Варвары были уязвимы. Их численность и военный потенциал могли принести им победу в битве – но не могли принести им мир. В 376 году вестготы пересекли границу у Дуная, а в 402 году под предводительством короля Алариха обратили взоры на Италию. В 406–409 годах вандалы проникли в Галлию и Испанию. Бургунды после 430 года поселились в долине среднего течения Роны. Это были впечатляющие и абсолютно неожиданные победы. Но победившие племена были разобщены – и между собой, и внутри себя. В каждом возникла своя военная аристократия, вкусы и амбиции которой сильно отличались от вкусов и амбиций простых людей. Представители этих военных аристократий были вполне готовы бросить своих «недоразвитых» соплеменников и приобщиться к престижу и роскоши римского общества. Теодорих, король остготов (493–526), любил повторять такую фразу: «Хороший гот хочет быть похож на римлянина; только худой римлянин хотел бы быть похож на гота»127.

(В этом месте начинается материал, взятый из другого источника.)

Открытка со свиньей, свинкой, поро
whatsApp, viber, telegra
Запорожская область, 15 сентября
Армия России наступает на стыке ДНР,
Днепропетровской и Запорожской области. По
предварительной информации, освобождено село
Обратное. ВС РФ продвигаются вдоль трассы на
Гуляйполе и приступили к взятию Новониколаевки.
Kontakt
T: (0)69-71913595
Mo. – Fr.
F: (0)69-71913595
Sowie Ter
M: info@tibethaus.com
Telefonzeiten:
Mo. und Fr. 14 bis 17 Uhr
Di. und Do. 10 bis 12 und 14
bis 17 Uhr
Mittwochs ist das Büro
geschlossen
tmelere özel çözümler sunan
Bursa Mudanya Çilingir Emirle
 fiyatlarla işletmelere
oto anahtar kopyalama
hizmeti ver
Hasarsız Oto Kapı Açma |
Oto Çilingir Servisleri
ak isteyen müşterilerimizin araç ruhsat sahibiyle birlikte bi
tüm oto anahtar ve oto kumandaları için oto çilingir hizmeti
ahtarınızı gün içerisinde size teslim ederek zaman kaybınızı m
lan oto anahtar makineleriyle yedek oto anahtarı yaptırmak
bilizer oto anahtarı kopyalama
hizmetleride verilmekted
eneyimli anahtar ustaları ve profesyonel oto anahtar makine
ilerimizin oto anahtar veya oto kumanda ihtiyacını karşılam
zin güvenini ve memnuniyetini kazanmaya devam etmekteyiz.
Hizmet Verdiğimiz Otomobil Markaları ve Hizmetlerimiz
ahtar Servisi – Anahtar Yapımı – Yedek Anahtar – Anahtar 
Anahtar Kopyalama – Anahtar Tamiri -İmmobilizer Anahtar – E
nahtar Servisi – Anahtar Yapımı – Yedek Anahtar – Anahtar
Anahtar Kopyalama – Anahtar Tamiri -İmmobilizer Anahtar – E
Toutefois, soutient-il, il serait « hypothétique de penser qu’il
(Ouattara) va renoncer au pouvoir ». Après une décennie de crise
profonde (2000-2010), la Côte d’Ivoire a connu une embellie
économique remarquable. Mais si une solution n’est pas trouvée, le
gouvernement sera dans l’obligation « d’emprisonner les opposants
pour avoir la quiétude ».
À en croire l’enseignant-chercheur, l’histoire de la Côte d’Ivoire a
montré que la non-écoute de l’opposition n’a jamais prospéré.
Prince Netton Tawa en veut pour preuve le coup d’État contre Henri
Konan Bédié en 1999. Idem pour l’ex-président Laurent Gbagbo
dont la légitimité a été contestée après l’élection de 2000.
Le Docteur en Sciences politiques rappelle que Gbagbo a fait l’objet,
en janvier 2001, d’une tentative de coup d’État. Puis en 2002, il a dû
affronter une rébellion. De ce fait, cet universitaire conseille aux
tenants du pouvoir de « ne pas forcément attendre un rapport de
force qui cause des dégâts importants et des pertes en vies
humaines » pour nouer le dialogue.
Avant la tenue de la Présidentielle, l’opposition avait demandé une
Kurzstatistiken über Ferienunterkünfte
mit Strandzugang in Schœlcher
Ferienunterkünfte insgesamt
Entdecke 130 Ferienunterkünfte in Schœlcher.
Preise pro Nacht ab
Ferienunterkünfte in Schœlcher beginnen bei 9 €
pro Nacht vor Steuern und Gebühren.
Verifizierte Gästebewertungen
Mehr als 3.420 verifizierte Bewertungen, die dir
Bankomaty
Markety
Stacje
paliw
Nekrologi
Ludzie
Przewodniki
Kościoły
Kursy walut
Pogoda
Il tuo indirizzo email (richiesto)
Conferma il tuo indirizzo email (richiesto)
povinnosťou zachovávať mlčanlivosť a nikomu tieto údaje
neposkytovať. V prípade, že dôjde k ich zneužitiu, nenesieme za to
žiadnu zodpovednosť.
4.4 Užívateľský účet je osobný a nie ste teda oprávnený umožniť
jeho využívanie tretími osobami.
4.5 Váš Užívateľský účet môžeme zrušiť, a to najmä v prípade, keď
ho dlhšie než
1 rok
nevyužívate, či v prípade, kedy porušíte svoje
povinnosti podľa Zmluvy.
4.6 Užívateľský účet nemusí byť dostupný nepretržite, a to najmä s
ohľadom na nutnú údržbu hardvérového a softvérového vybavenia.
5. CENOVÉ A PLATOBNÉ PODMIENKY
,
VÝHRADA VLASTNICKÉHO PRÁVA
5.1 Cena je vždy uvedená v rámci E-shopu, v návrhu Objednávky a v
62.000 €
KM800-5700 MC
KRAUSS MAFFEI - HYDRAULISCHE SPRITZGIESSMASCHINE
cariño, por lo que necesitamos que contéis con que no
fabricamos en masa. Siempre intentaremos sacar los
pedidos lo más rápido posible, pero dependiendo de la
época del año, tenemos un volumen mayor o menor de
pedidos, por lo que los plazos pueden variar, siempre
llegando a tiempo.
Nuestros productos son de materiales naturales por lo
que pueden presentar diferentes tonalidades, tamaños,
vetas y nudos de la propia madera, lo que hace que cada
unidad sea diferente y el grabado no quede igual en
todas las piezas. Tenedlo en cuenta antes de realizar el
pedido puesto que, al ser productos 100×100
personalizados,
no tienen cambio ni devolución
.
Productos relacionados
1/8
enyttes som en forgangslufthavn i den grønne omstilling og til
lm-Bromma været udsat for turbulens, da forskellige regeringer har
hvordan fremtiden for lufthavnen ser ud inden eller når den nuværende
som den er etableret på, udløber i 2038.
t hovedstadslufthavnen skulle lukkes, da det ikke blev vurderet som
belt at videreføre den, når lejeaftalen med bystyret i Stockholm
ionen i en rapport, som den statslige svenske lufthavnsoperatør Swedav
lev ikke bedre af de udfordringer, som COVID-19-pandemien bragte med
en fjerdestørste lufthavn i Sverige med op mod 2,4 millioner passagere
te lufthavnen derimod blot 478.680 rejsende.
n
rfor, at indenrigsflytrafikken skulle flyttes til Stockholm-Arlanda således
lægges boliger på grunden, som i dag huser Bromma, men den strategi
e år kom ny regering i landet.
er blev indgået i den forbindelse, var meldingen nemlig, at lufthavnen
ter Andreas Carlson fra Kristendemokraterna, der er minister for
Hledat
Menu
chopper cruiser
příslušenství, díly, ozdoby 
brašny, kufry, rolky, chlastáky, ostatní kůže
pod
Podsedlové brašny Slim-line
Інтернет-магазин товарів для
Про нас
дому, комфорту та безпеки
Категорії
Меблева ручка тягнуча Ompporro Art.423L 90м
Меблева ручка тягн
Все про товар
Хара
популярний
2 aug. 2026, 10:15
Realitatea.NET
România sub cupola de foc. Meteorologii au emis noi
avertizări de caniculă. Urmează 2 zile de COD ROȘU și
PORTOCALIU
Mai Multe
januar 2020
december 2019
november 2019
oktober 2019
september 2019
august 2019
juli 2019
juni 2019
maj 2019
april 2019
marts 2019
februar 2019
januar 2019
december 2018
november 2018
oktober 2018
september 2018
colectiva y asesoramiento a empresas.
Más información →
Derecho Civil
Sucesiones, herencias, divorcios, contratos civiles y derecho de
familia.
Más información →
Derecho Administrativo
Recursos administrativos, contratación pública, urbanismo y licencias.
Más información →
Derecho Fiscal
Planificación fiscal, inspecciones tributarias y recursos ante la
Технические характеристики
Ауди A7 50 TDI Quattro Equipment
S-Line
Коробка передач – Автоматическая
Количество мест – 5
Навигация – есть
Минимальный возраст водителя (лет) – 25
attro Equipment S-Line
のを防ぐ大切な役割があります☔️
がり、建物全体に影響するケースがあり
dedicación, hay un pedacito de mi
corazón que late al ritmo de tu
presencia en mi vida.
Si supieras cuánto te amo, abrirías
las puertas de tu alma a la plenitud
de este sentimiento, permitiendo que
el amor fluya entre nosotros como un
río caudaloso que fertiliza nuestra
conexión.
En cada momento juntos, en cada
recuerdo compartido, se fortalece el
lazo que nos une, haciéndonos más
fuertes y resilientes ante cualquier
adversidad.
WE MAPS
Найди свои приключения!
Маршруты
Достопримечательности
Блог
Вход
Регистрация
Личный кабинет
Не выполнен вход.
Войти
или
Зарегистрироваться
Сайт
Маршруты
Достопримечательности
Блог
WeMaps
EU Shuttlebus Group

Константинополь вполне усвоил урок, полученный римскими военными экспертами в IV веке. Разумное сочетание грубой силы, звонкой монеты и способности приспосабливаться нейтрализовали последствия вестготской иммиграции на подконтрольной Константинополю части Балкан. Вестготская военная аристократия была «интегрирована» за счет того, что ей либо предложили должности в верховном командовании, либо поставили выполнять задачи, которые служили целям восточноримской дипломатии. Когда Алариху пришлось переключить внимание с Балкан на Запад, он столкнулся с обществом, которому недоставало ни силы, ни хитрости. Сенаторы перестали платить налоги и предоставлять рекрутов для римской армии, и, когда им предложили в 408 году заплатить за дипломатию, которая предполагала выплату субсидий Алариху и могла бы компенсировать их военную слабость, Сенат отверг это предложение как отдающее «соглашательством» с презренными варварами: «Это не мир, а договор о рабстве»128. Благородные слова; но два года спустя этим патриотам, чтобы заплатить вестготскому королю выкуп за их собственный город, пришлось отдать в три раза больше, чем их просили пожертвовать изначально. Крайняя степень шовинизма и категорический отказ от переговоров с варварами привели в 410 году к разграблению Рима Аларихом. Это было явно неблагоприятное начало для грядущего столетия римско-варварских отношений.
От римских сенаторов перейдем к кафолической Церкви. Ее епископы были выразителями предрассудков среднего горожанина Средиземноморья. Горожане испытывали ужас перед варварами – но не меньшую неприязнь они испытывали к своим собственным солдатам. Их христианство было не то чтобы пацифистским, оно было решительно гражданским. Сульпиций Север сделал очень многое, чтобы скрыть тот факт, что его герой, святой Мартин Турский, был римским офицером; только в гораздо более милитаризованном обществе Средневековья художники охотно изображали его в образе рыцаря. В латинских общинах IV века не было места для святого воина, и, как можно предположить, они не испытывали большого энтузиазма по отношению к римской армии.
Что касается варвара, он наследовал римскому воину: он был заклеймен как человек войны, заражен «свирепостью души» посреди миролюбивых «овец Господа». К тому же он был еретиком, поскольку дунайские племена приняли арианскую форму христианства, сильную в этом регионе.
Поселившись на Западе, варвары одновременно почувствовали свою силу и столкнулись с невозможностью ассимилироваться. Вокруг них возвышалась глухая стена ненависти. Они не смогли бы отказаться от своей прежней «племенной» идентичности, даже если бы хотели, потому что были заклеймены как «варвары» и еретики. Именно поэтому нетерпимость, с которой была встречена варварская иммиграция, непосредственно привела к формированию варварских королевств. Когда тебя тихо ненавидят 98 процентов твоих ближних, сложно не сохранить свою идентичность – идентичность правящего класса. Вандалы в Африке с 428‐го по 533‐й, остготы в Италии с 496‐го по 554‐й, вестготы в Тулузе с 418‐го и, позднее, в Испании, вплоть до их обращения в кафолическую веру в 589 году, эффективно правили в статусе королей-еретиков именно потому, что их здорово ненавидели.